The announcing angel proclaims this first word of gospel and there is an immediate reaction: not on earth, but in heaven. Celestial beings—a “multitude of the heavenly host”—burst into praise: “Glory to God in the highest heaven.” Doxology, spontaneous joy for the glory of God, fills the heavens and pours upon the earth: “and on earth, peace among those whom he favours.” Tonight we are caught up in the angels’ song. We can catch their ecstatic joy even more, because it is not for angels but for us that this saviour is born. The hardships of this world do not, of course, go away. Mary and Joseph are still dislocated, still pushed around, by forces outside their control, just as their son will experience much later in the story. But that is why he has come: to release us from the self-defeating diminishments human beings are ever devising, to free us from the crushing weight and distortion of sin; and finally to liberate us from death itself. So it is right to praise God tonight, letting the joy of the angels and the peace of heaven surround and envelop us.

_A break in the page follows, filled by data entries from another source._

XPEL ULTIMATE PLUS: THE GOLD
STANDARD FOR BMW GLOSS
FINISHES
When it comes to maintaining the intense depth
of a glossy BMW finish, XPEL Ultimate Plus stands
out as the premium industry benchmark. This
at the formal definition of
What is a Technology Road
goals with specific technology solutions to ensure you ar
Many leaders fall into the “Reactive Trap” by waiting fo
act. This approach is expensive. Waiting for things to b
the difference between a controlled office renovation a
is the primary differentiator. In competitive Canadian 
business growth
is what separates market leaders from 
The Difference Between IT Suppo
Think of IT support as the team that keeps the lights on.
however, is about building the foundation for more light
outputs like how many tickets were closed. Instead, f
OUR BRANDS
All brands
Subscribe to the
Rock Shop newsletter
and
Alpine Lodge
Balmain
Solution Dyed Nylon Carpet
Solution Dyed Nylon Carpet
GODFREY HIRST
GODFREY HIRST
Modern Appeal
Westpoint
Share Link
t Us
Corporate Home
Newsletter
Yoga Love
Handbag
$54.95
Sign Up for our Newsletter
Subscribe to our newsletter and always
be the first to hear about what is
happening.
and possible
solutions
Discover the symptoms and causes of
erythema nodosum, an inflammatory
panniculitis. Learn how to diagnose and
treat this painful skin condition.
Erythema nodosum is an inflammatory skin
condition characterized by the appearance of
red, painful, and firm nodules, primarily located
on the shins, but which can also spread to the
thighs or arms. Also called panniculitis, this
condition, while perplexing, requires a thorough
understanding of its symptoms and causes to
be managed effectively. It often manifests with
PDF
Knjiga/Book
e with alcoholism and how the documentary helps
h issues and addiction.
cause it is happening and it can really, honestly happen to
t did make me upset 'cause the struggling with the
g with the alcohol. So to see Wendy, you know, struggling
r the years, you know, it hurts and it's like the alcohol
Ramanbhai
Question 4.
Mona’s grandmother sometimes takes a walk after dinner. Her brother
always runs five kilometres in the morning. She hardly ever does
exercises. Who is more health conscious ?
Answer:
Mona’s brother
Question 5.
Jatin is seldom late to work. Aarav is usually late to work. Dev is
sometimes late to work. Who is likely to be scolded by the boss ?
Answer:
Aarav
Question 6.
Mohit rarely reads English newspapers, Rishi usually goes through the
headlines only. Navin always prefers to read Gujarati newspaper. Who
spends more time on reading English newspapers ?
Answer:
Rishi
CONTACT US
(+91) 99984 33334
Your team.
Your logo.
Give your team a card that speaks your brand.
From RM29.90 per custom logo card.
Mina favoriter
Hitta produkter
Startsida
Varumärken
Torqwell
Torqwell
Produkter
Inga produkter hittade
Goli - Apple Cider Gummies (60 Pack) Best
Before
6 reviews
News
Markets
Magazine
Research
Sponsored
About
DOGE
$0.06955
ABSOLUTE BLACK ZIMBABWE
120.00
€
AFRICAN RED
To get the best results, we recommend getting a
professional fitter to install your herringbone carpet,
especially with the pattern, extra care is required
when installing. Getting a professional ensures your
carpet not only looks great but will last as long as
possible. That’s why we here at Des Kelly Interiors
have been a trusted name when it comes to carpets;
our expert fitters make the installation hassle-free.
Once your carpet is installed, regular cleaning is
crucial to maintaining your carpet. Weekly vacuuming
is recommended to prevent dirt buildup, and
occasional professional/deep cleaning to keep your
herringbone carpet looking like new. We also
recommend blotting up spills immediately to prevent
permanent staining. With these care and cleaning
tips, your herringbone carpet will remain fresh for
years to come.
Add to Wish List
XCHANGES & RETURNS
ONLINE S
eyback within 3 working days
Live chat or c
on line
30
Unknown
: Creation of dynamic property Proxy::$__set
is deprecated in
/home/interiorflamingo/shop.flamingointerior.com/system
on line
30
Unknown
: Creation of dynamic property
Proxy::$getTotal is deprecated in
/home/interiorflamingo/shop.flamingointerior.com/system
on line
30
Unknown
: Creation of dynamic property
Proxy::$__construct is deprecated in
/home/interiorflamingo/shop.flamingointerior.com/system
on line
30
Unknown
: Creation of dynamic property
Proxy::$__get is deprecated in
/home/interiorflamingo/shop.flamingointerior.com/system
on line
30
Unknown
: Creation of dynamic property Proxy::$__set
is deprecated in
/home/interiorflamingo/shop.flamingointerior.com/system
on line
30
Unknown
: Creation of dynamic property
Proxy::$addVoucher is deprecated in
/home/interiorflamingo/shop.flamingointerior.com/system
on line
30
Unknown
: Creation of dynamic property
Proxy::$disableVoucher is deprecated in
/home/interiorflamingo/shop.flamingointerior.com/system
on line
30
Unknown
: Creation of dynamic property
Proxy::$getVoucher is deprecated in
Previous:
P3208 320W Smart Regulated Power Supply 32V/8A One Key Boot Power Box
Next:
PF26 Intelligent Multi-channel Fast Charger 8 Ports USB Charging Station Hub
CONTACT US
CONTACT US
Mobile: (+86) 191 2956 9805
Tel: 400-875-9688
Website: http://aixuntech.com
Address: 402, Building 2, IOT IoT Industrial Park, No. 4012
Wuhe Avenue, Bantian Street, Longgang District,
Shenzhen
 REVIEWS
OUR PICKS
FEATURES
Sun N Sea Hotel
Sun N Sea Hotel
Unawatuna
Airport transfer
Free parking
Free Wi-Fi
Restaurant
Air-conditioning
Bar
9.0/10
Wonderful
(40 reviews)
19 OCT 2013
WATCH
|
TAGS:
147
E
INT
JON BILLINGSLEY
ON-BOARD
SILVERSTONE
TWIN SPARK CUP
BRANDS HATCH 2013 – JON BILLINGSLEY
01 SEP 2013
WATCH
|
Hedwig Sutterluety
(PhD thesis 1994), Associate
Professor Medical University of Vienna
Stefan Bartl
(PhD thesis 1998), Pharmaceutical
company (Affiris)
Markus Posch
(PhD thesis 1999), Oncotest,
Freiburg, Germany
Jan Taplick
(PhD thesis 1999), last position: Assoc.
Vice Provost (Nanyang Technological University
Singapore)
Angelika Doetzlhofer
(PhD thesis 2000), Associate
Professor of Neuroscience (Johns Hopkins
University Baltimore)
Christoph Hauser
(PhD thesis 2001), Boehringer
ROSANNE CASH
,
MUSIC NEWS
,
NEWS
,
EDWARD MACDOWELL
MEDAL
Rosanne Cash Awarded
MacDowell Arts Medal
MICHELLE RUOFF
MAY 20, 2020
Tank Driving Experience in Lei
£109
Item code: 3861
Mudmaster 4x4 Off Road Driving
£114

Today he is born for us: today. One thing I have learned from my granddaughter is that for very young children, as for animals, it is always today. If we tell her, “Tomorrow we will do such-and-such,” she will ask us, maybe later that day, maybe a few days later, “Is it tomorrow now?” Time simply stops in the apprehension of the present moment. This experience of humans at an early stage of development is perhaps a glimpse of the wondrous eternity of God that becomes present to us in liturgy, in prayer, in fleeting moments of grace, catching us by surprise. It is the “today” when the scriptures, pondered in our hearts, leap into the present.

The Word of God seeks a place to be born. “The Word of God, who is God,” wrote St. Maximus the Confessor in the seventh century, “wills always and in all things to work the mystery of his embodiment.” The Word of God, who is God, thus seeks to be born in us. We take him in, in his scriptural word and in this sacrament, we let him be born—through labour, though self-giving love, through the same vulnerability as this Child we adore. “Be born in us today,” wrote Phillips Brooks in his famous hymn, “O Little Town of Bethlehem.” This day he is born for us. Tonight and every today may he be born in us, making us true children of God.